1. Bring the Right Staff
Numerous times I have heard exhibitors telling me that they have a strong presence on the show floor since they bring all of their top sales people but still don’t understand why they can’t achieve the goals that were set for the show. Let’s put the myth to rest: Your top sales reps are not the only people you should take to a show or event. Unless you actually plan on closing sales on the floor, your reps will get bored and uninterested very quickly. A trade show is primarily meant for interacting with potential clients to showcase who you are and how you can fit their needs.
It is crucial that all booth staffers are present during the show, and that means mentally as well. Everything comes back to your objectives for exhibiting at a show. If it isn’t your primary objective to close sales on the floor, there is no need to bring your closers to the show. This doesn’t mean your reps are off limits; it may be a good opportunity for them to see another side of the industry and gain experience by hearing pain points directly from a potential lead.

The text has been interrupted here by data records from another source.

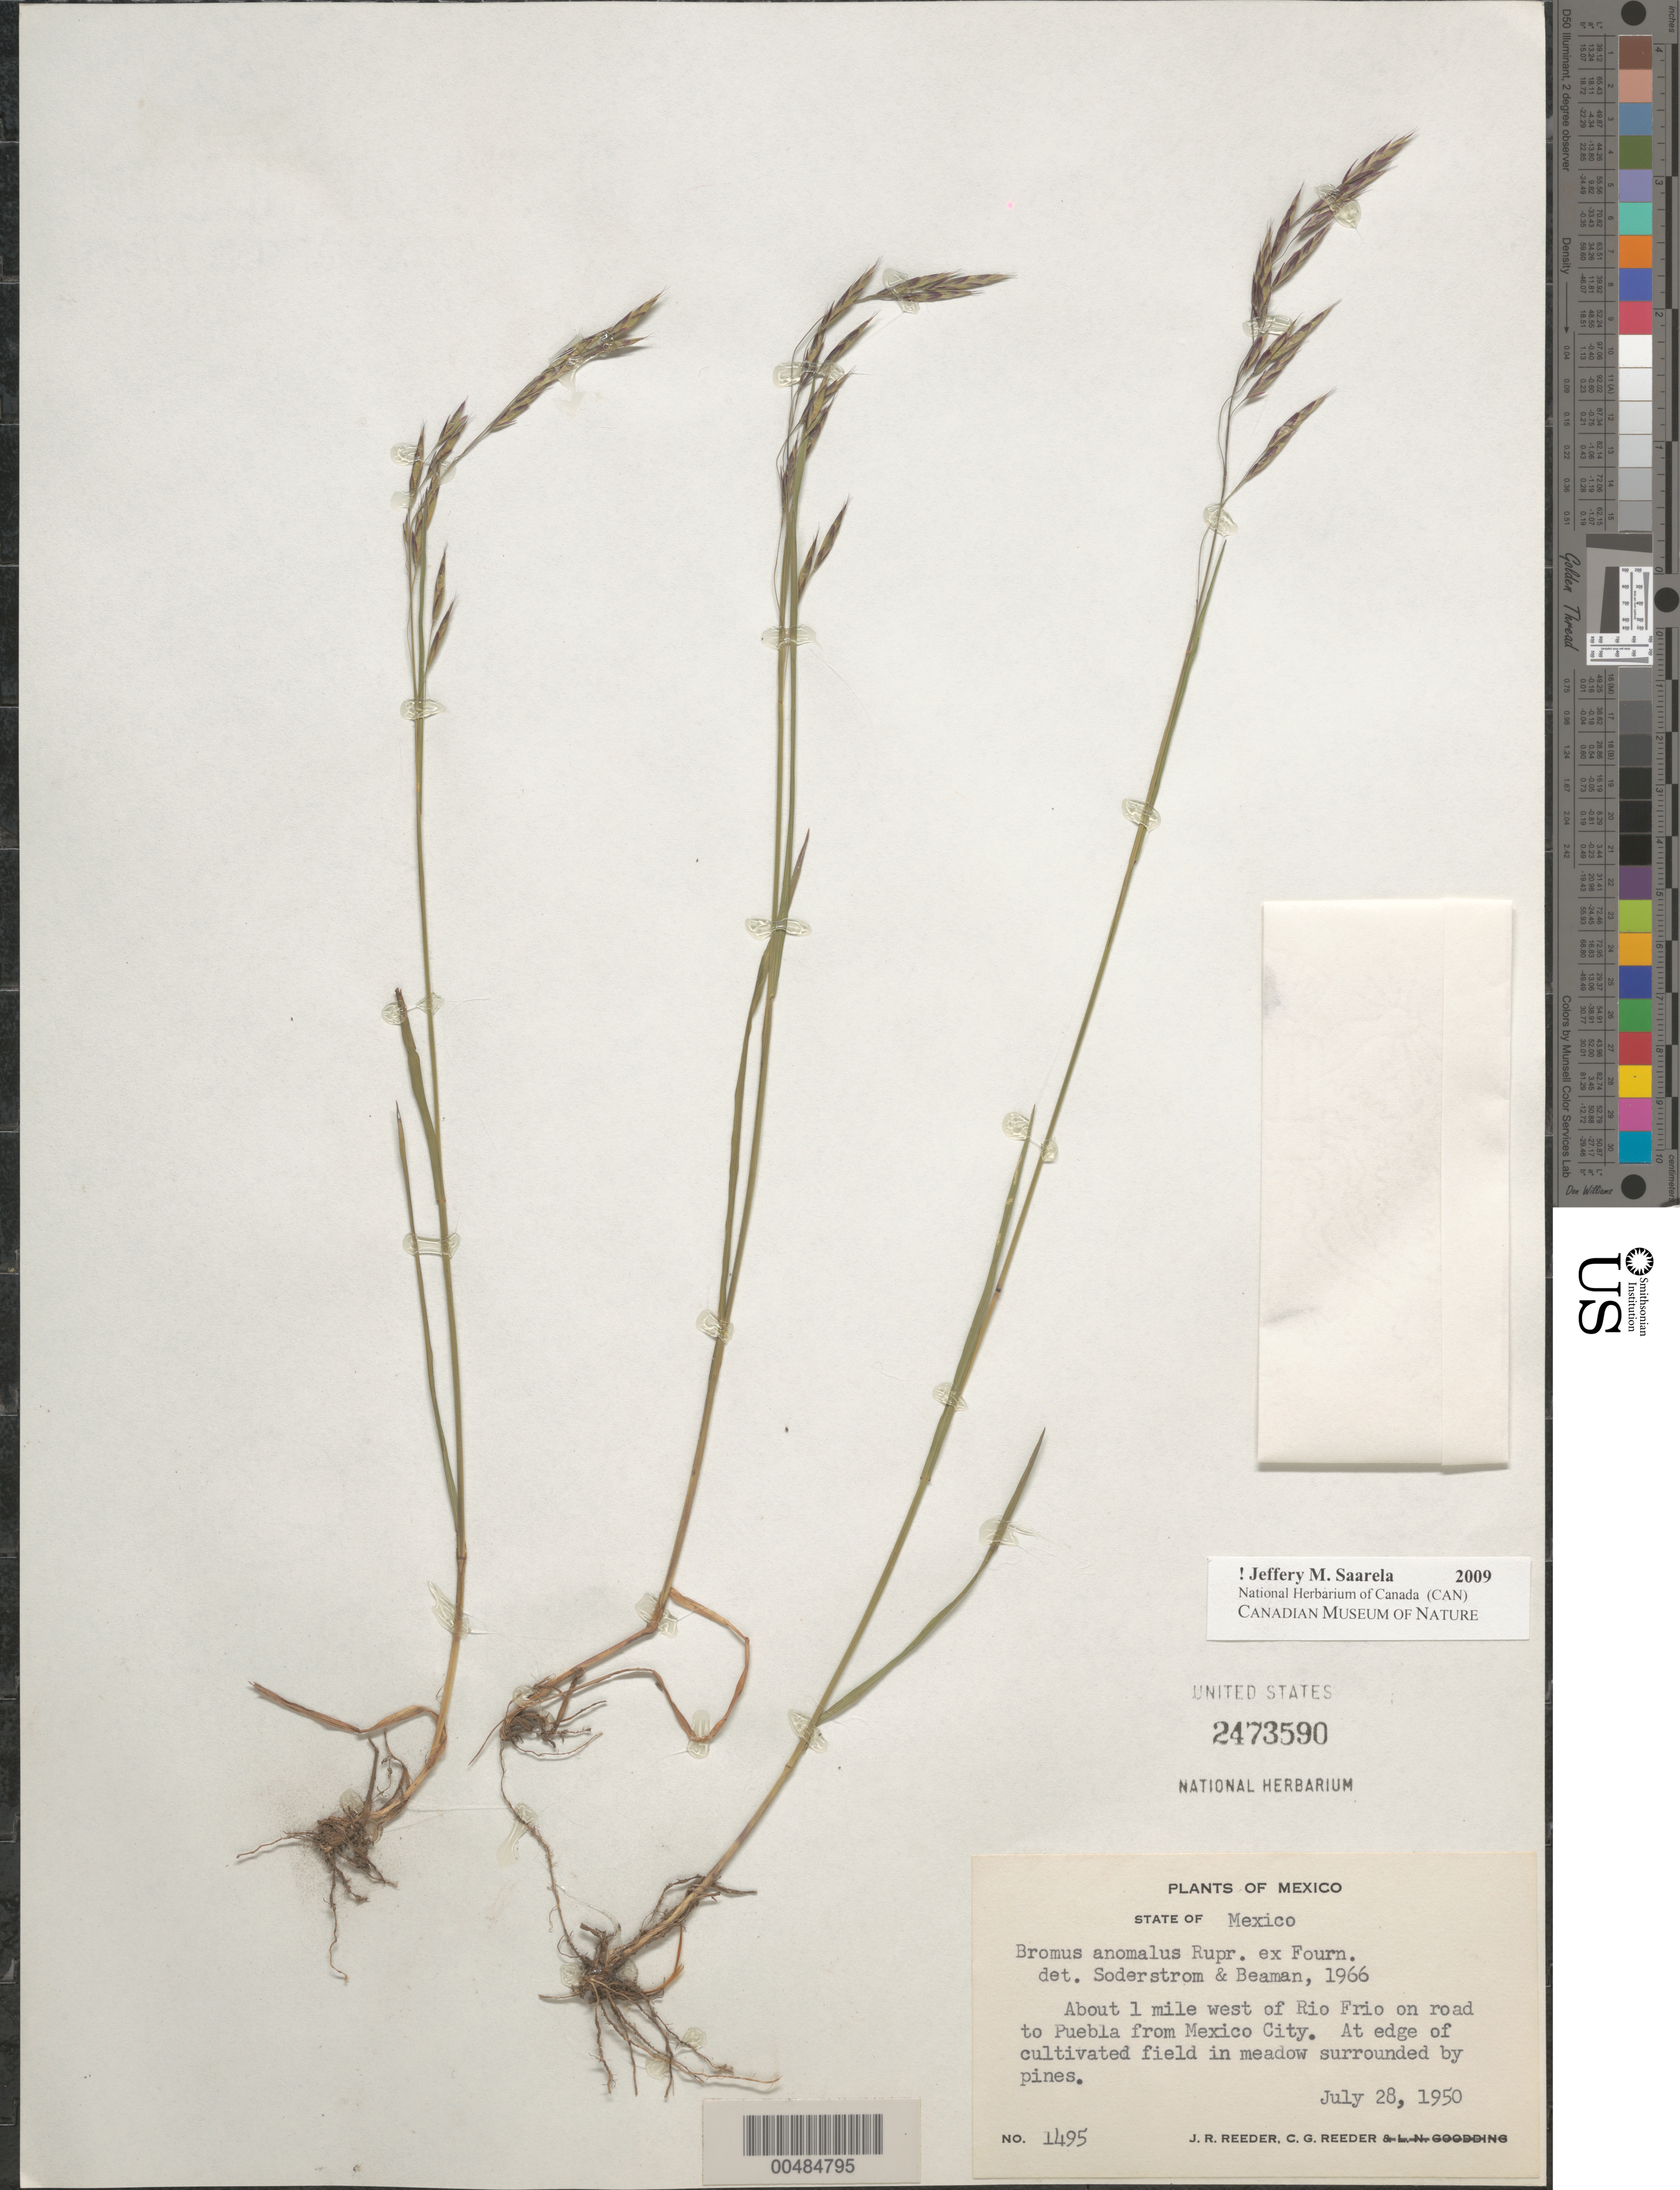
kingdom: Plantae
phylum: Tracheophyta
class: Liliopsida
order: Poales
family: Poaceae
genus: Bromus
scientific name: Bromus anomalus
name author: Rupr. ex E. Fourn.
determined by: Soderstrom, T. R.; Beaman, J. H.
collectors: J. R. Reeder & C. G. Reeder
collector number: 1495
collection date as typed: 28 Jul 1950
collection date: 1950-07-28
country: Mexico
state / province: México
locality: About 1 mi W of Rio Frio on road to Puebla from Mexico City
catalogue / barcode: US 2473590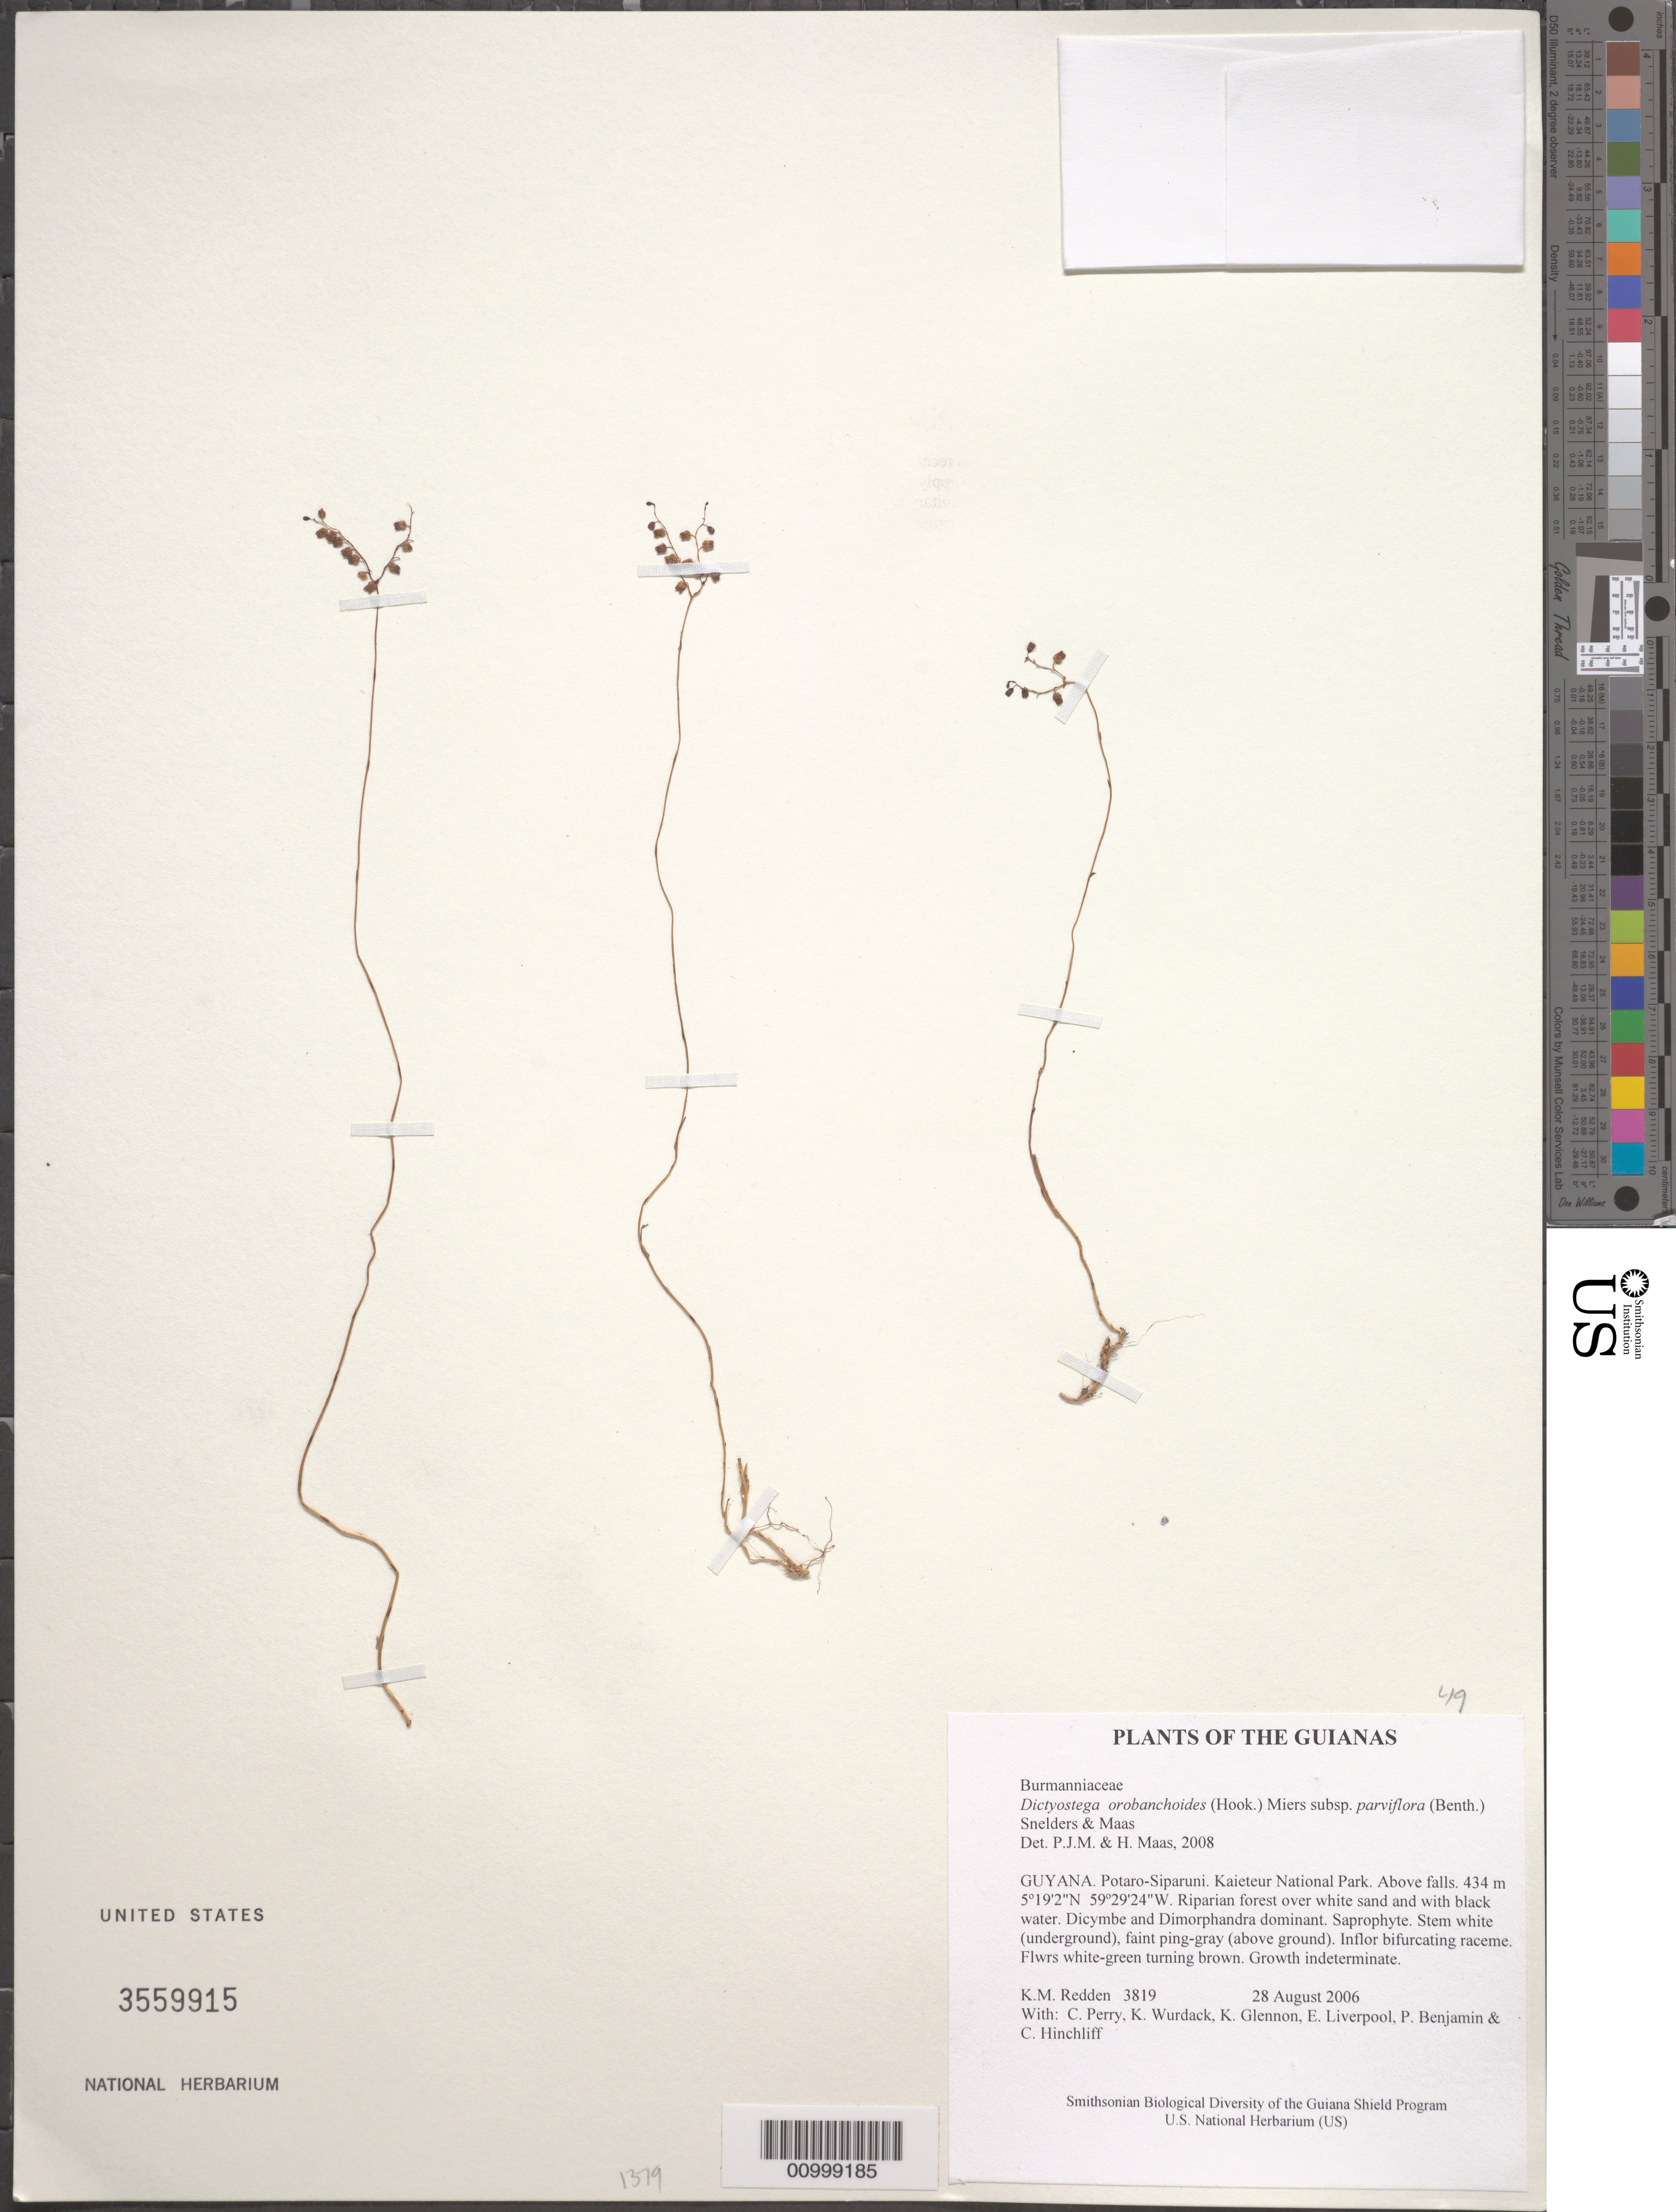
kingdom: Plantae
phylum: Tracheophyta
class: Liliopsida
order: Dioscoreales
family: Burmanniaceae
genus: Dictyostega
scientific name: Dictyostega orobanchoides subsp. parviflora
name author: (Benth.) Snelders & Maas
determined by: Maas, Paul J.; Maas, H.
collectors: K. M. Redden, C. Perry, K. Wurdack, K. Glennon, E. Liverpool, P. Benjamin & C. E. Hinchliff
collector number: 3819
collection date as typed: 28 August 2006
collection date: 2006-08-28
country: Guyana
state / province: Potaro-Siparuni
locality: Kaieteur National Park. Above falls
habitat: Riparian forest over white sand and with black water. Dicymbe and Dimorphandra dominant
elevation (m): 434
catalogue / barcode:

If you have products or services make sure to bring someone with in-depth knowledge of those particular items. There is nothing more frustrating for a visitor than traveling to an event to meet with a company, only to find they can’t get any more information that the website offers. If your objective is to generate leads through conversation and interaction, think about who in your company will best fit that role. It doesn’t matter which department they come from – marketing, customer service, sales, engineering, or management.
2. Train Your People
Do not assume everyone knows what to do a trade show or event. It is a fair assumption that just because someone works at your company, it doesn’t mean that they have the tools needed to staff a booth well. Training before an event is pivotal. Unless it was in their job description when you hired them, lots of people are just thrown into the role of staffer without proper direction. Hold a training session that covers how to engage leads from the aisle, how to start a conversation, what questions to be prepared for, and a general knowledge of products or services. If demos are a part of your showcase, make sure everyone is prepared.
3. Communicate and Explain
It may or may not surprise that the “why” you are going to a show may vary, depending on who in the company you ask. It’s important to make sure all managers are on the same page and that the objectives are clear to not only them, but to the entire staff at the show. There is nothing more confusing for a staffer then getting mix messages from different managers or departments.
Second to having a clear objective, your sales team should be in the loop about gathering leads. Have your sales team outline exactly what they need from each lead and what information will help them follow up better. Communicate to the booth staff what information is required for a lead so that they understand this is the criteria a sales rep will use to follow up. This is how you get great qualified leads and great follow up!
4. Think About Your Staff
It doesn’t matter if you do 2 shows a years or 25, don’t forget about your staffers. They are working hard for you and are tired, away from home, and probably eating poorly. Don’t be so focused on the outcome of the show that you forget about the people helping you reach it. Give them breaks, allow a good night’s sleep, and show your appreciation for their efforts while at the show by maybe taking them for dinner after a long day on their feet.
5. Set the Rules of Engagement
This one is one of the most important ones, make sure your staffers know how to engage the visitors. I briefly mentioned booth staff training above, and I again reiterate the importance of this. An open ended question will stop a lot more traffic than a traditional, ”How are you?” You should also follow the simple rules of no emails, phone calls or food in the booth during show hours. I’m still astonished at how many shows I walk and I still see this rude and unprofessional behavior.
This is just a short list of ways to improve your booth staffing performance, and certainly doesn’t cover everything. But by choosing the right staff and giving them the right tools, you’re off to a great start.